Exercise instructions
With the images removed, return every line below exactly as it reads.

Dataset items
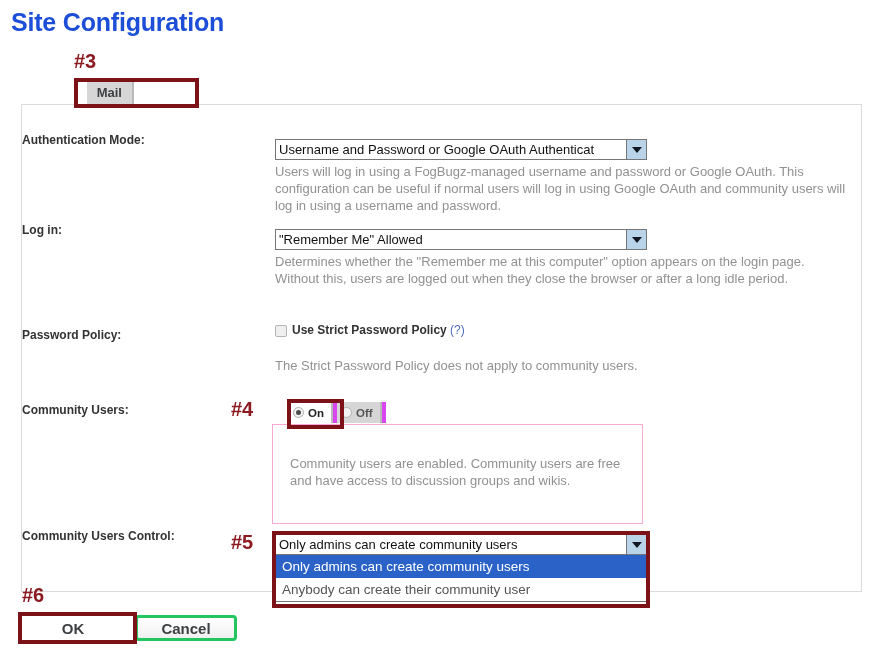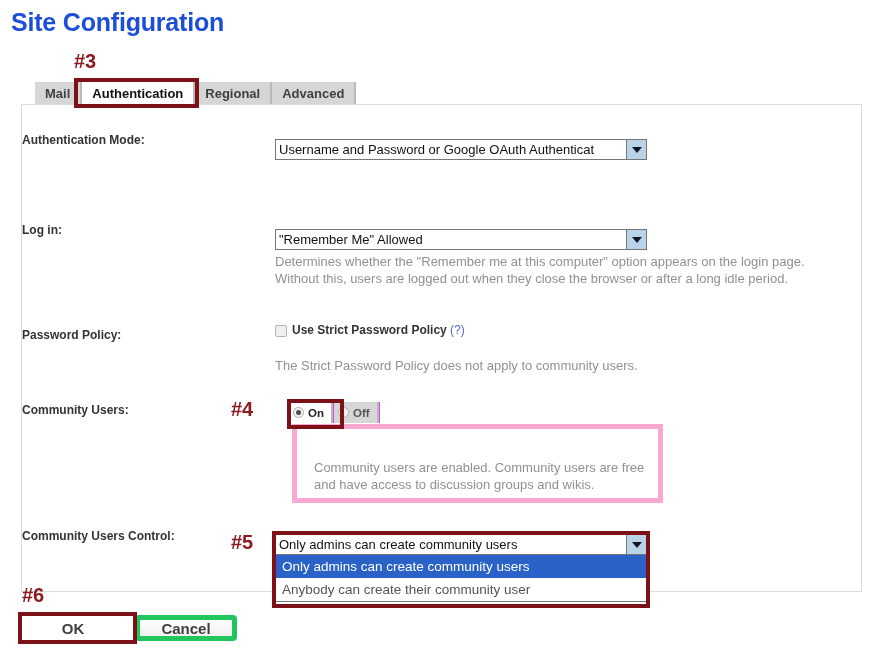--- a/index.html
+++ b/index.html
@@ -31,11 +31,12 @@
   
   #tabstrip {
     position: absolute;
-    left: 35px;
+    left: 21px;
     top: 81px;
     height: 24px;
     display: flex;
     align-items: flex-end;
+    flex-direction: column;
   }
   .tab {
     height: 23px;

Answer space
--- a/index.html
+++ b/index.html
@@ -31,11 +31,12 @@
   
   #tabstrip {
     position: absolute;
-    left: 35px;
+    left: 21px;
     top: 81px;
     height: 24px;
     display: flex;
     align-items: flex-end;
+    flex-direction: column;
   }
   .tab {
     height: 23px;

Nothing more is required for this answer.